Attestation against the professional standards is rigorous and ongoing throughout the year, with kaimahi (members of staff) checking in with the deputy principal fortnightly. Individual staff checklists are used as a quick visual overview to monitor areas that have to be covered off by the end of each term. Items for the checklist are negotiated and prioritised from 1 to 4, and items that rate 1 to 2 are discarded. The discussion is then guided by four key questions:

  • What are the challenges?
  • What are the celebrations?
  • What’s going on in the team?
  • What else would you like to talk about?

Professional learning

The rigorous attention of the kura to identifying professional learning needs and priorities enables planning to be targeted to need. Learning takes place during the fortnightly conversations between the deputy principal and each kaiako. Other opportunities may include time and support to explore a marau area, observe another kaiako deliver a kaupapa, or learn a new skill, going off-site if necessary. Ongoing learning in te reo Māori is a shared priority for the whole kura community.

Te Ara Whānui participates in a range of professional development that it identifies as meeting its needs. These include Whakapiki i te Reo, which provides whole-school professional development in te reo Māori. It focuses on growing the individual’s own language capacity as well as the effectiveness of teaching and learning in and through te reo Māori. Kaiako are supported by an external facilitator based at Victoria University and by a lead teacher within the school. The kura makes innovative use of technology, including podcasts that help kaiako to learn and implement new approaches to teaching on a daily basis.

The kura is also involved with Ngā Whanaketanga i Te Reo Māori and Ngā Whanaketanga i te Pāngarau and participates in a LAMS (Learning Activity Management System) community of practice in a cluster of six kura from across the lower North Island.

Making changes

The growth of the confidence and proficiency of the kaiako in te reo Māori has had a positive spin-off for the tamariki, who are experiencing a wider range of teaching approaches that are engaging their interest and leading to improved outcomes. These changed approaches have included the use of digital media; for example, iPods and podcasts are used in the teaching and learning of oral language.
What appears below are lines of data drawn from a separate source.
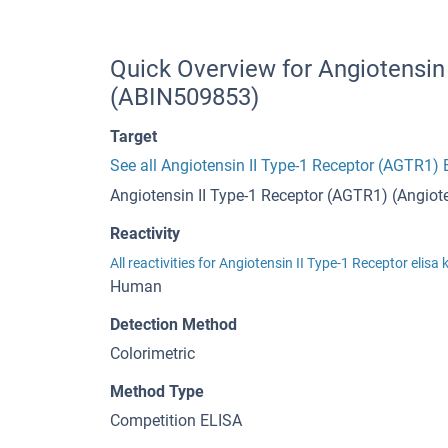
Quick Overview for Angiotensin 
(ABIN509853)
Target
See all Angiotensin II Type-1 Receptor (AGTR1) 
Angiotensin II Type-1 Receptor (AGTR1) (Angiote
Reactivity
All reactivities for Angiotensin II Type-1 Receptor elisa 
Human
Detection Method
Colorimetric
Method Type
Competition ELISA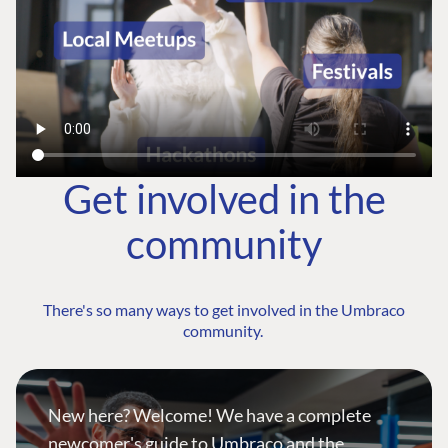
Get involved in the
community
There's so many ways to get involved in the Umbraco
community.
New here? Welcome! We have a complete
newcomer's guide to Umbraco and the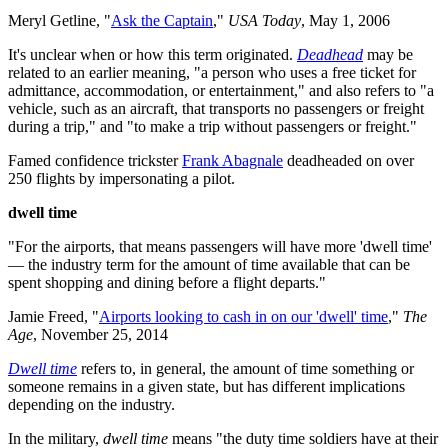
Meryl Getline, "
Ask the Captain
,"
USA Today
, May 1, 2006
It's unclear when or how this term originated.
Deadhead
may be
related to an earlier meaning, "a person who uses a free ticket for
admittance, accommodation, or entertainment," and also refers to "a
vehicle, such as an aircraft, that transports no passengers or freight
during a trip," and "to make a trip without passengers or freight."
Famed confidence trickster
Frank Abagnale
deadheaded on over
250 flights by impersonating a pilot.
dwell time
"For the airports, that means passengers will have more 'dwell time'
— the industry term for the amount of time available that can be
spent shopping and dining before a flight departs."
Jamie Freed, "
Airports looking to cash in on our 'dwell' time
,"
The
Age
, November 25, 2014
Dwell time
refers to, in general, the amount of time something or
someone remains in a given state, but has different implications
depending on the industry.
In the military,
dwell time
means "the duty time soldiers have at their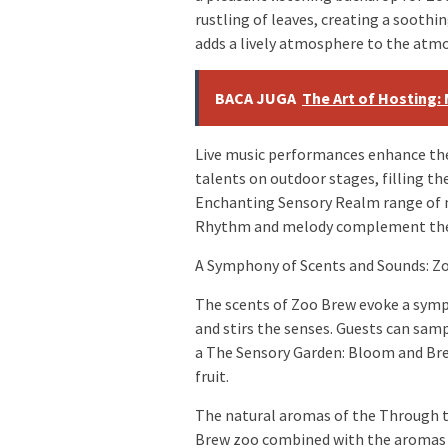
rustling of leaves, creating a sooth
adds a lively atmosphere to the atm
BACA JUGA
The Art of Hosting:
Live music performances enhance the
talents on outdoor stages, filling t
Enchanting Sensory Realm range of m
Rhythm and melody complement the 
A Symphony of Scents and Sounds: Z
The scents of Zoo Brew evoke a symph
and stirs the senses. Guests can samp
a The Sensory Garden: Bloom and Bre
fruit.
The natural aromas of the Through t
Brew zoo combined with the aromas o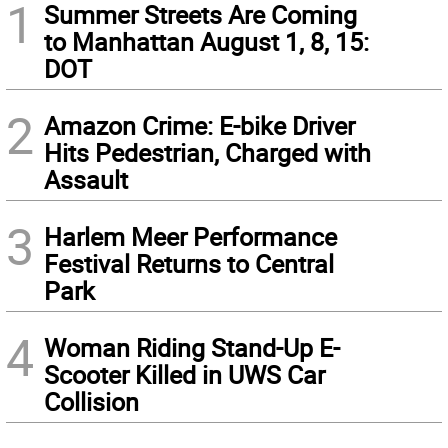
1
Summer Streets Are Coming
to Manhattan August 1, 8, 15:
DOT
2
Amazon Crime: E-bike Driver
Hits Pedestrian, Charged with
Assault
3
Harlem Meer Performance
Festival Returns to Central
Park
4
Woman Riding Stand-Up E-
Scooter Killed in UWS Car
Collision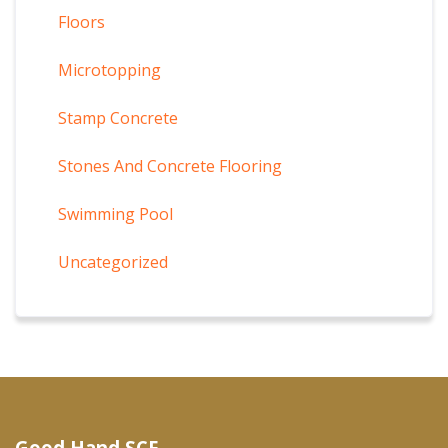
Floors
Microtopping
Stamp Concrete
Stones And Concrete Flooring
Swimming Pool
Uncategorized
Good Hand SCF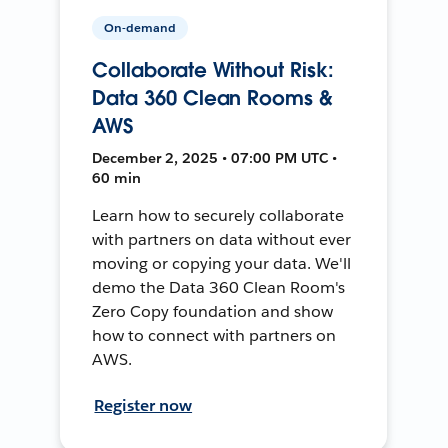
On-demand
Collaborate Without Risk:
Data 360 Clean Rooms &
AWS
December 2, 2025 • 07:00 PM UTC •
60 min
Learn how to securely collaborate
with partners on data without ever
moving or copying your data. We'll
demo the Data 360 Clean Room's
Zero Copy foundation and show
how to connect with partners on
AWS.
Register now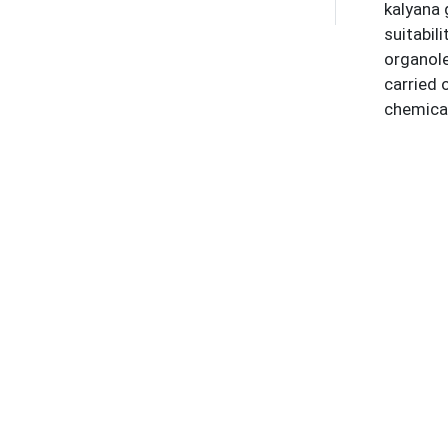
kalyana 
suitabil
organol
carried 
chemical
Thiazone
which we
neuropro
physicoc
approac
Keywor
Kumara K
Refere
1
.
World 
https:/
2
.
Intern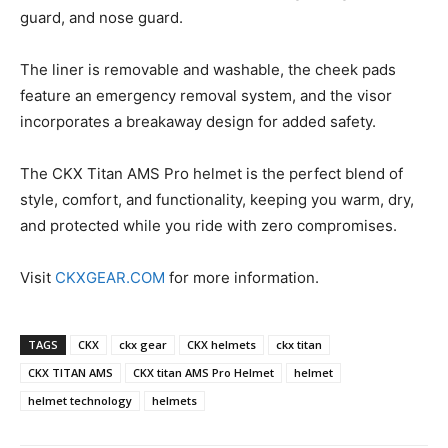
guard, and nose guard.
The liner is removable and washable, the cheek pads
feature an emergency removal system, and the visor
incorporates a breakaway design for added safety.
The CKX Titan AMS Pro helmet is the perfect blend of
style, comfort, and functionality, keeping you warm, dry,
and protected while you ride with zero compromises.
Visit
CKXGEAR.COM
for more information.
TAGS
CKX
ckx gear
CKX helmets
ckx titan
CKX TITAN AMS
CKX titan AMS Pro Helmet
helmet
helmet technology
helmets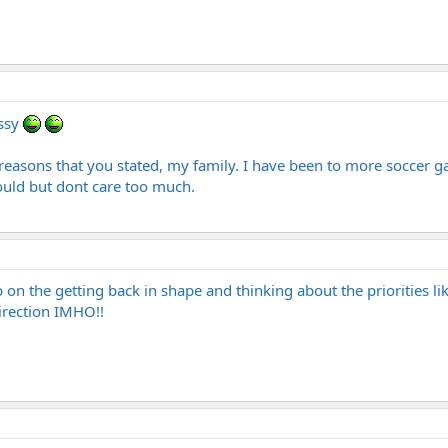
ussy
r reasons that you stated, my family. I have been to more soccer g
ould but dont care too much.
on the getting back in shape and thinking about the priorities lik
irection IMHO!!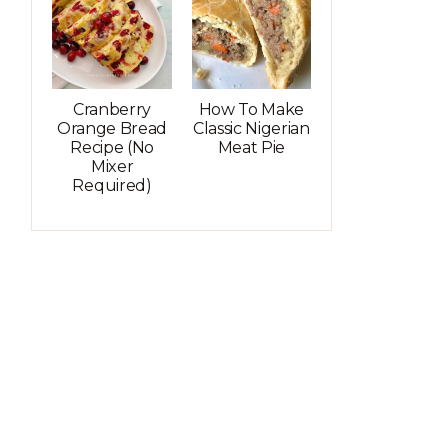
Cranberry
How To Make
Orange Bread
Classic Nigerian
Recipe (No
Meat Pie
Mixer
Required)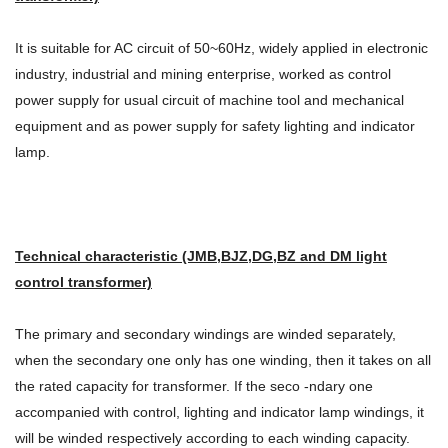
It is suitable for AC circuit of 50~60Hz, widely applied in electronic
industry, industrial and mining enterprise, worked as control
power supply for usual circuit of machine tool and mechanical
equipment and as power supply for safety lighting and indicator
lamp.
Technical characteristic (JMB,BJZ,DG,BZ and DM light
control transformer)
The primary and secondary windings are winded separately,
when the secondary one only has one winding, then it takes on all
the rated capacity for transformer. If the seco -ndary one
accompanied with control, lighting and indicator lamp windings, it
will be winded respectively according to each winding capacity.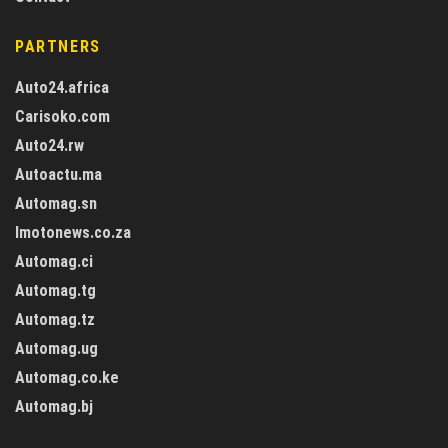
PARTNERS
Auto24.africa
Carisoko.com
Auto24.rw
Autoactu.ma
Automag.sn
Imotonews.co.za
Automag.ci
Automag.tg
Automag.tz
Automag.ug
Automag.co.ke
Automag.bj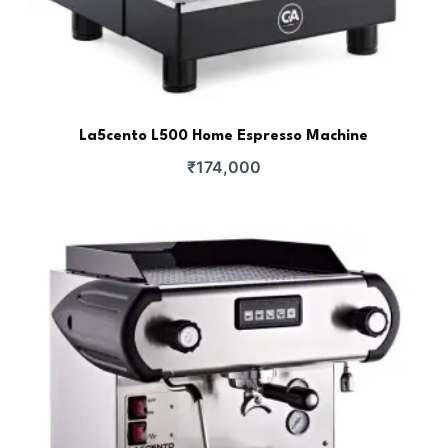
La5cento L500 Home Espresso Machine
₹
174,000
What has been the impact of our changes?

The tumuaki stated that the most powerful aspect of appraisal at Te Ara Whānui is that it is “rigorous and regular” throughout the year, with routines that are ongoing, embedded, and regularly checked and critiqued. At different stages of appraisal, teachers are asked to reflect on their practice by considering the following questions:

  • How are you adding value to the kura?
  • What is working well? What is not working well? What is the impact? How do you know?
  • How well have you achieved the goals you set at the beginning of the year? What is the effect and impact of this? How do you know?

The belief at the kura is that it is better to keep a check on professional standards in this ongoing way than through a one-off, set time for appraisal each year. Despite the workload this implies, the teacher who was interviewed said that she liked the following aspects of the appraisal process:

  • Staff can negotiate the “what and how” of the process and define the criteria for success.
  • There are regular opportunities to touch base with the professional development co-ordinator.
  • The professional development co-ordinator provides weekly prompts and questions around task and focus areas.

The tumuaki expressed her confidence in the effectiveness of the Whakapiki i te Reo project, explaining that the proficiency tests for kaiako and the practice of tracking a sample of tamariki over three years were providing evidence of its positive impact.